The deficit, the broadest measure of trade in goods and services, widened to 17.9 percent of gross domestic product from 16.1 percent a year earlier and a revised 17.2 percent in the previous quarter, the Tallinn-based central bank said on its Web site today. The deficit is the highest since at least the first quarter of 1993, when the bank started giving quarterly figures.
Economic growth of 9.8 percent in the first quarter, the second-fastest pace in the European Union, helped trigger a 20 percent surge in wages in the period while credit growth of about 30 percent underpinned household spending. The widening deficit and faster inflation has raised concern the economy may overheat.
``The Estonian economy is living beyond its means,'' said Neil Shearing, an economist at Capital Economics in London, in an e-mailed comment. ``More needs to be done to slow domestic demand. The fiscal position could be further tightened and measures to curb rapid credit growth are needed.''
Estonia's biggest retailer, AS Tallinna Kaubamaja, more than doubled profit in the first quarter at its department stores and supermarkets. New car sales rose 49 percent, according to the association of car sales and service employers, AMTEL. Private consumption jumped 18 percent, the biggest increase in 14 years.

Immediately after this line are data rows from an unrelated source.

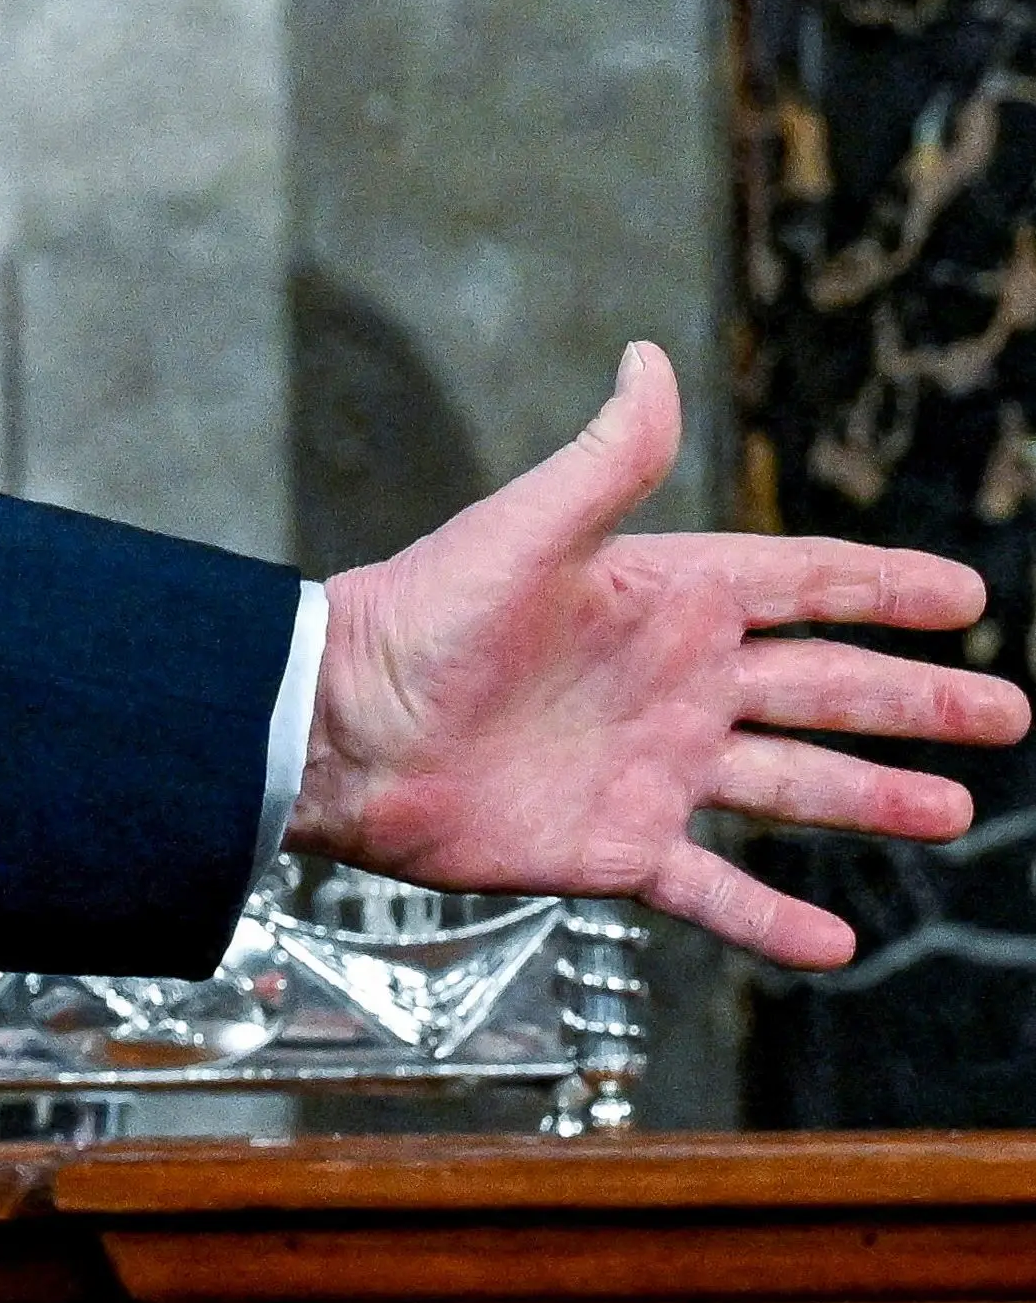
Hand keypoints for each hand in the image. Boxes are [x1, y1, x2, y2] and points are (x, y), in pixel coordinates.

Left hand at [297, 345, 1021, 966]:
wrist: (334, 730)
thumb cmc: (415, 620)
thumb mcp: (521, 531)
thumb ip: (603, 460)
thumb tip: (647, 358)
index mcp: (662, 601)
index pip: (803, 586)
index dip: (884, 589)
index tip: (968, 596)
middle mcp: (674, 685)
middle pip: (826, 689)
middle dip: (918, 701)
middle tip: (1010, 712)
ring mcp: (652, 770)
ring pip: (792, 787)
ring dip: (873, 800)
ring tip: (953, 812)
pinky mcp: (615, 848)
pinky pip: (713, 890)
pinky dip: (772, 920)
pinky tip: (836, 943)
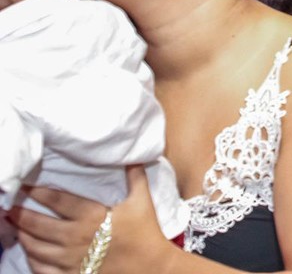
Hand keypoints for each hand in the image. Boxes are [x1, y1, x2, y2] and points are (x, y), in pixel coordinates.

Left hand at [12, 166, 171, 273]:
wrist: (150, 268)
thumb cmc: (145, 233)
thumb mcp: (142, 201)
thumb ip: (135, 177)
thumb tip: (132, 156)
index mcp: (91, 216)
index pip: (57, 201)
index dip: (38, 191)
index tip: (26, 185)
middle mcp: (75, 237)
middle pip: (37, 224)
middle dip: (21, 214)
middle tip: (11, 206)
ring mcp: (69, 259)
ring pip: (34, 247)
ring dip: (22, 235)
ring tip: (16, 226)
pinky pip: (40, 269)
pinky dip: (31, 259)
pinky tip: (29, 251)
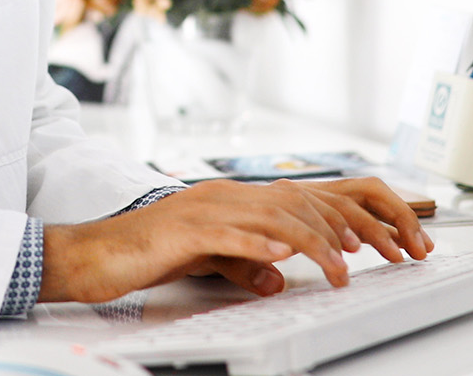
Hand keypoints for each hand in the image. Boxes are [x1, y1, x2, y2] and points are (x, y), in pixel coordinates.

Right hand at [36, 177, 435, 303]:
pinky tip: (284, 257)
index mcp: (233, 199)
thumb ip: (244, 263)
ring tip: (341, 269)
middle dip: (347, 229)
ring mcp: (206, 211)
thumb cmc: (146, 255)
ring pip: (275, 218)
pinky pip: (232, 235)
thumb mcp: (208, 259)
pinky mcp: (186, 232)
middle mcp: (225, 197)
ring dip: (315, 244)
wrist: (94, 253)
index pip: (301, 199)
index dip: (342, 217)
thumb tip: (278, 275)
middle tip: (377, 255)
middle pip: (301, 203)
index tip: (372, 242)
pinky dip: (261, 245)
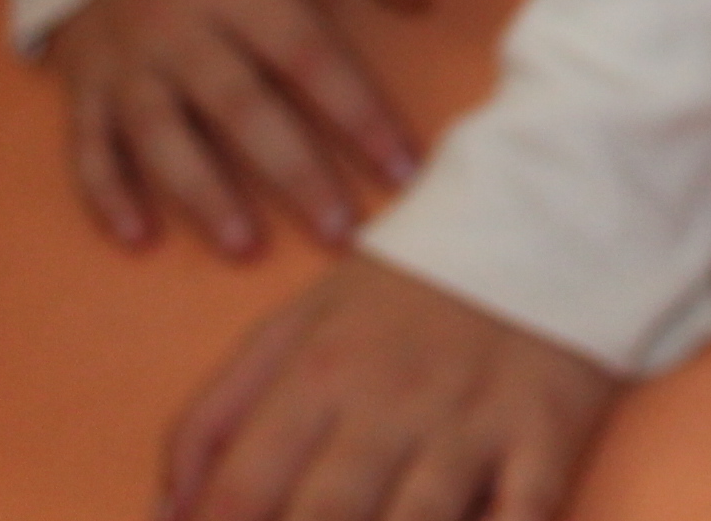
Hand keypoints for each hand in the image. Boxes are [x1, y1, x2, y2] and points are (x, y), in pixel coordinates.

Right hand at [47, 0, 426, 255]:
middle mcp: (174, 25)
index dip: (357, 111)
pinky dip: (107, 195)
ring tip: (248, 248)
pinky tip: (139, 239)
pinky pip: (87, 149)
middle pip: (240, 107)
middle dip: (294, 173)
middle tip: (343, 232)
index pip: (306, 53)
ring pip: (161, 137)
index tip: (403, 167)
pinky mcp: (85, 88)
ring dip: (202, 196)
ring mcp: (124, 62)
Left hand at [163, 252, 622, 520]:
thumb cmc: (403, 292)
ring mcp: (471, 422)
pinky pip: (523, 512)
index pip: (239, 490)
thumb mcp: (295, 323)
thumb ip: (218, 413)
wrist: (543, 220)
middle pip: (322, 517)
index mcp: (317, 374)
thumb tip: (164, 514)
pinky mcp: (546, 431)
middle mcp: (389, 403)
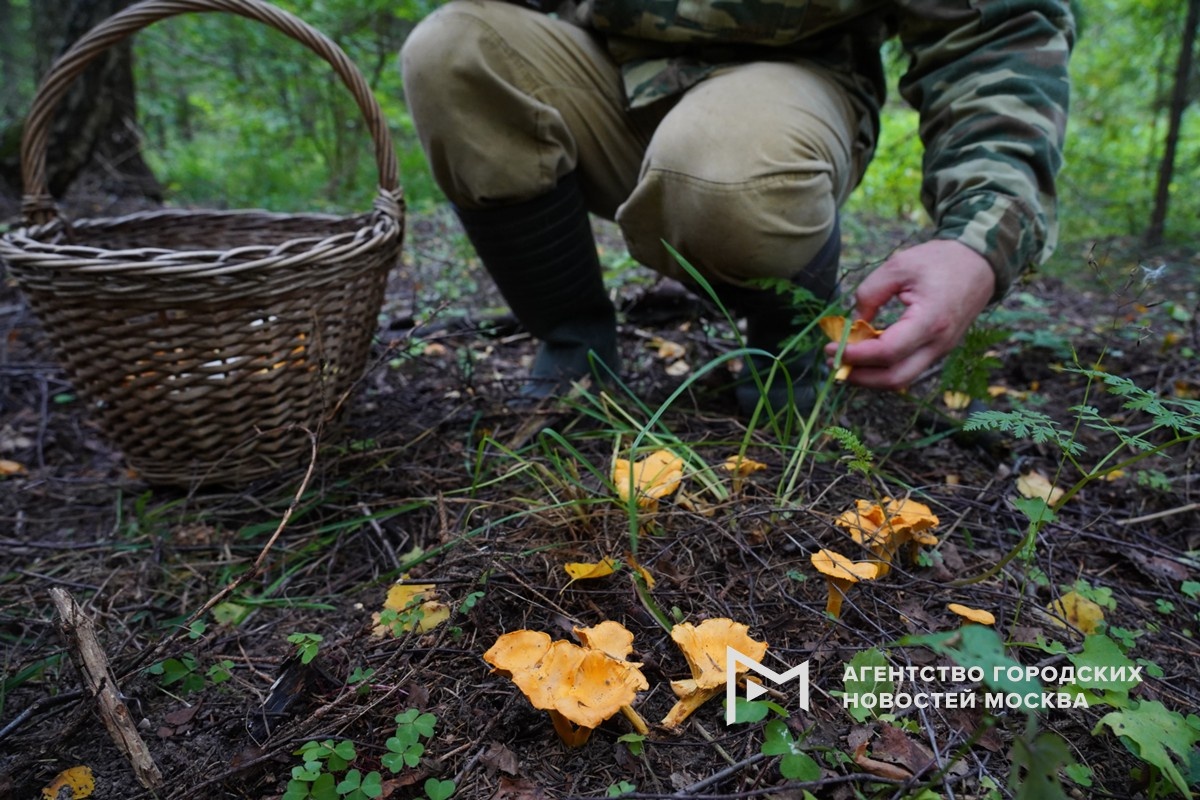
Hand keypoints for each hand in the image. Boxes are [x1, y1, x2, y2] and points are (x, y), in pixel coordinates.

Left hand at [826, 239, 994, 390]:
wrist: (979, 264)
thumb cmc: (940, 261)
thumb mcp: (898, 266)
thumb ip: (870, 294)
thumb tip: (853, 324)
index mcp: (931, 320)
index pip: (888, 352)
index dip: (856, 355)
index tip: (831, 348)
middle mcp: (939, 343)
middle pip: (895, 378)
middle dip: (860, 376)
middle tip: (833, 362)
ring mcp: (941, 350)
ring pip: (902, 379)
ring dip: (870, 376)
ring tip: (845, 361)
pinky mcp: (938, 350)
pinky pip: (908, 368)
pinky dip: (884, 368)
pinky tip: (865, 356)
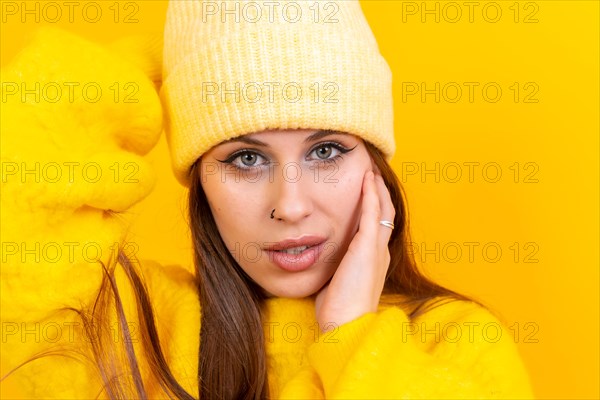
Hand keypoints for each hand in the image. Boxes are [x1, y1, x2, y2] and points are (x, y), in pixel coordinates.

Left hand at [314, 170, 395, 331]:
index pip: (377, 225)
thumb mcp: (337, 283)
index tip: (366, 189)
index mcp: (373, 259)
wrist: (346, 326)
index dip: (375, 206)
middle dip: (379, 191)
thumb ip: (335, 268)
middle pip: (385, 213)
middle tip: (372, 172)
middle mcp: (380, 251)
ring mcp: (377, 249)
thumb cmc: (339, 310)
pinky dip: (371, 194)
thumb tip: (320, 260)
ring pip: (383, 209)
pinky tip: (367, 179)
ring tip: (371, 169)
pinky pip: (373, 213)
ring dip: (377, 187)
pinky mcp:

Andres Saarniit, an adviser to the central bank, said the deficit is expected to ``decline in coming years, but still remain sizeable.''
Moody's rating service warned today the economy may slow more than expected if confidence slumps among borrowers and banks, which started tightening credit requirements in the first quarter.
Analysts said the risks to the economy were reduced by strong levels of foreign direct investment, which help cover the current account deficit.
``Some comfort is provided by the fact that the financing of the deficit seems to be okay, as 45 percent of the deficit was covered by FDI,'' said Mika Erkkila, a senior analyst with Nordea Bank in Helsinki, in an e-mailed comment.
The central bank revised up the 2006 current account deficit to 15.7 percent of GDP from an earlier estimate of 14.8 percent.